Tornando ai due movimenti principali della scena spagnola, i Popolari di Feijóo diventano il primo partito con 136 seggi e scavalcano il PSOE, i socialisti di Sánchez fermi a 122. Eppure per la sinistra resta un risultato migliore delle attese della vigilia: i socialisti arrivano addirittura a guadagnare due seggi rispetto alla scorsa legislatura.
Bene ma non benissimo Sumar, la coalizione di partiti della sinistra radicale creata alcuni mesi fa dalla ministra del Lavoro Yolanda Díaz. Al suo interno sono confluiti Podemos, Más País, En Comú Podem e Compromís: insieme hanno ottenuto 31 seggi, che potrebbero diventare decisivi per una eventuale formazione di un governo di sinistra allargato ai partiti regionali.

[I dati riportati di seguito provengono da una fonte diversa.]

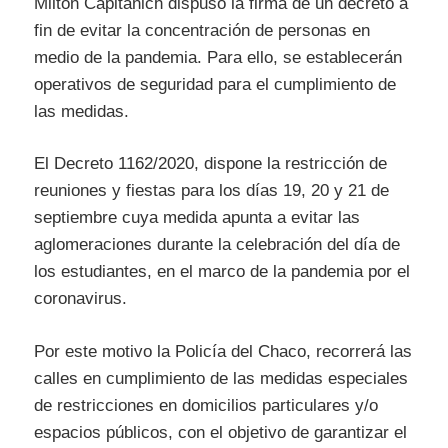
Milton Capitanich dispuso la firma de un decreto a
fin de evitar la concentración de personas en
medio de la pandemia. Para ello, se establecerán
operativos de seguridad para el cumplimiento de
las medidas.
El Decreto 1162/2020, dispone la restricción de
reuniones y fiestas para los días 19, 20 y 21 de
septiembre cuya medida apunta a evitar las
aglomeraciones durante la celebración del día de
los estudiantes, en el marco de la pandemia por el
coronavirus.
Por este motivo la Policía del Chaco, recorrerá las
calles en cumplimiento de las medidas especiales
de restricciones en domicilios particulares y/o
espacios públicos, con el objetivo de garantizar el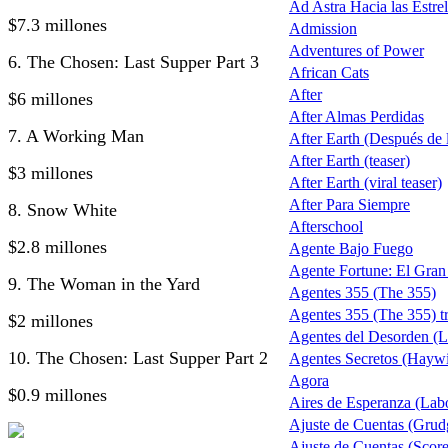
Ad Astra Hacia las Estrel
$7.3 millones
Admission
Adventures of Power
6. The Chosen: Last Supper Part 3
African Cats
After
$6 millones
After Almas Perdidas
7. A Working Man
After Earth (Después de la
After Earth (teaser)
$3 millones
After Earth (viral teaser)
After Para Siempre
8. Snow White
Afterschool
$2.8 millones
Agente Bajo Fuego
Agente Fortune: El Gra
9. The Woman in the Yard
Agentes 355 (The 355)
Agentes 355 (The 355) tr
$2 millones
Agentes del Desorden (L
10. The Chosen: Last Supper Part 2
Agentes Secretos (Haywi
Agora
$0.9 millones
Aires de Esperanza (Lab
Ajuste de Cuentas (Grud
Ajuste de Cuentas (Score 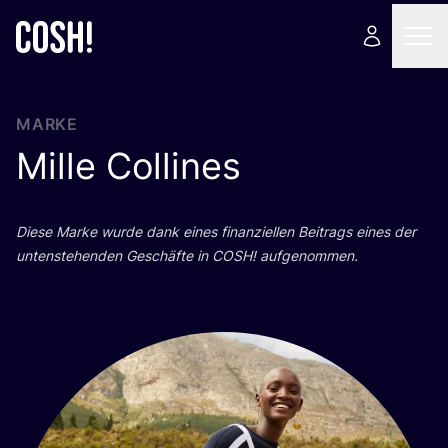
MARKE
Mille Collines
Die­se Mar­ke wur­de dank eines finan­zi­el­len Bei­trags eines der
unten­ste­hen­den Geschäf­te in
COSH
! aufgenommen.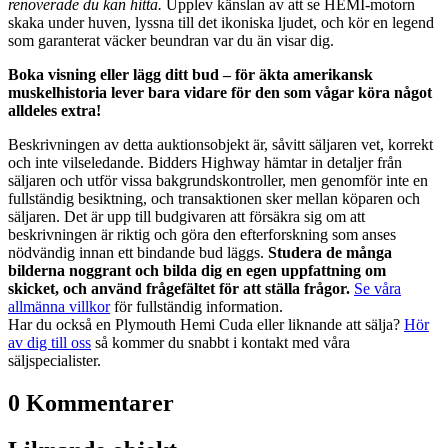
renoverade du kan hitta.
Upplev känslan av att se HEMI-motorn
skaka under huven, lyssna till det ikoniska ljudet, och kör en legend
som garanterat väcker beundran var du än visar dig.
Boka visning eller lägg ditt bud – för äkta amerikansk
muskelhistoria lever bara vidare för den som vågar köra något
alldeles extra!
Beskrivningen av detta auktionsobjekt är, såvitt säljaren vet, korrekt
och inte vilseledande. Bidders Highway hämtar in detaljer från
säljaren och utför vissa bakgrundskontroller, men genomför inte en
fullständig besiktning, och transaktionen sker mellan köparen och
säljaren. Det är upp till budgivaren att försäkra sig om att
beskrivningen är riktig och göra den efterforskning som anses
nödvändig innan ett bindande bud läggs.
Studera de många
bilderna noggrant och bilda dig en egen uppfattning om
skicket, och använd frågefältet för att ställa frågor.
Se våra
allmänna villkor
för fullständig information.
Har du också en Plymouth Hemi Cuda eller liknande att sälja?
Hör
av dig till oss
så kommer du snabbt i kontakt med våra
säljspecialister.
0 Kommentarer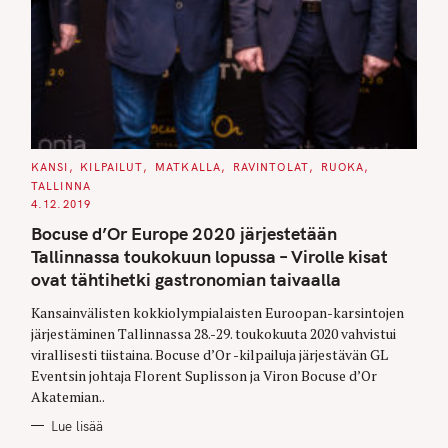
C
KANSI
KILPAILUT
MATKALLA
RAVINTOLAT
RUOKA
A
TALLINNA
T
E
4.12.2019
G
O
Bocuse d’Or Europe 2020 järjestetään
R
I
Tallinnassa toukokuun lopussa – Virolle kisat
E
S
ovat tähtihetki gastronomian taivaalla
Kansainvälisten kokkiolympialaisten Euroopan-karsintojen
järjestäminen Tallinnassa 28.-29. toukokuuta 2020 vahvistui
virallisesti tiistaina. Bocuse d’Or -kilpailuja järjestävän GL
Eventsin johtaja Florent Suplisson ja Viron Bocuse d’Or
Akatemian..
Lue lisää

Sánchez, non nuovo a ‘miracolose’ alleanze larghe, potrebbe ottenere l’appoggio di Esquerra Republicana, dei due partiti nazionalisti baschi Bildu (di sinistra) e PNV (di destra), del partito regionale Navarro e della Canarie, ma soprattutto dovrebbe ottenere il sì, o quantomeno una astensione strategica, dei sette eletti tra gli indipendentisti catalani di Junts, la coalizione guidata dall’ex presidente della Catalogna Carles Puigdemont, colui che guidò il tentativo separatista della Regione nel 2017 scappando poi in Belgio.

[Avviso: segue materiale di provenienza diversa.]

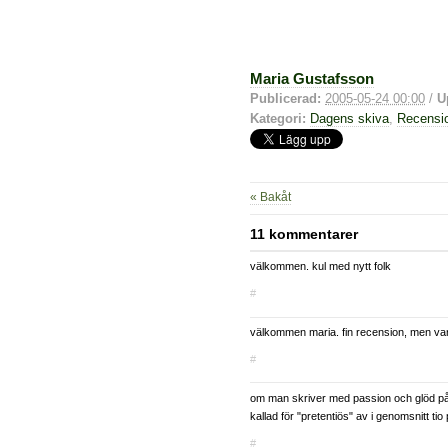
Maria Gustafsson
Publicerad:
2005-05-24 00:00
/
U
Kategori:
Dagens skiva
,
Recensi
« Bakåt
11 kommentarer
välkommen. kul med nytt folk
#
välkommen maria. fin recension, men va
#
om man skriver med passion och glöd på
kallad för "pretentiös" av i genomsnitt ti
#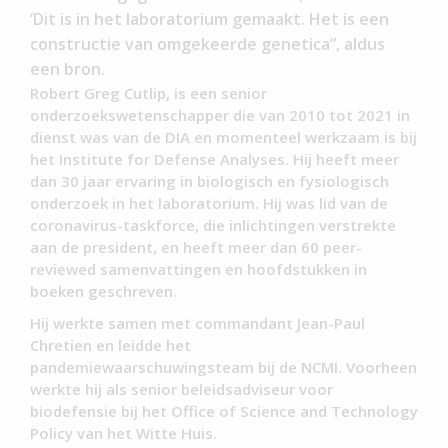
‘Dit is in het laboratorium gemaakt.
Het is een
constructie van omgekeerde genetica”, aldus
een bron.
Robert Greg Cutlip, is een senior
onderzoekswetenschapper die van 2010 tot 2021 in
dienst was van de DIA en momenteel werkzaam is bij
het Institute for Defense Analyses. Hij heeft meer
dan 30 jaar ervaring in biologisch en fysiologisch
onderzoek in het laboratorium. Hij was lid van de
coronavirus-taskforce, die inlichtingen verstrekte
aan de president, en heeft meer dan 60 peer-
reviewed samenvattingen en hoofdstukken in
boeken geschreven.
Hij werkte samen met commandant Jean-Paul
Chretien en leidde het
pandemiewaarschuwingsteam bij de NCMI. Voorheen
werkte hij als senior beleidsadviseur voor
biodefensie bij het Office of Science and Technology
Policy van het Witte Huis.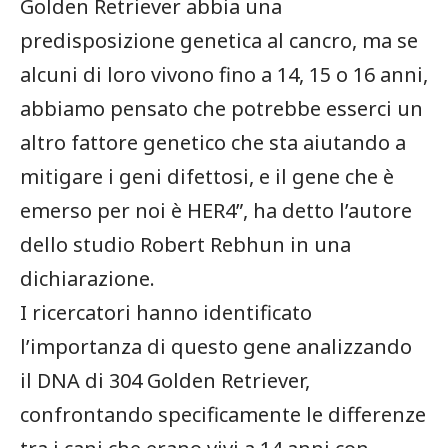
Golden Retriever abbia una
predisposizione genetica al cancro, ma se
alcuni di loro vivono fino a 14, 15 o 16 anni,
abbiamo pensato che potrebbe esserci un
altro fattore genetico che sta aiutando a
mitigare i geni difettosi, e il gene che è
emerso per noi è HER4”, ha detto l’autore
dello studio Robert Rebhun in una
dichiarazione.
I ricercatori hanno identificato
l’importanza di questo gene analizzando
il DNA di 304 Golden Retriever,
confrontando specificamente le differenze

Da parte sua Feijóo nella notte ha rivendicato “il diritto del Pp di formare il governo”, come leader del partito più votato, tornando a chiedere al Psoe un patto di neutralità. Non è chiaro però come il leader dei Popolari possa, nelle consultazioni che avvierà a breve re Filippo VI, promettere la formazione di una maggioranza con i numeri usciti dalle urne. Di fronte a questo stallo politico non è da scartare l’ipotesi di un ritorno al voto.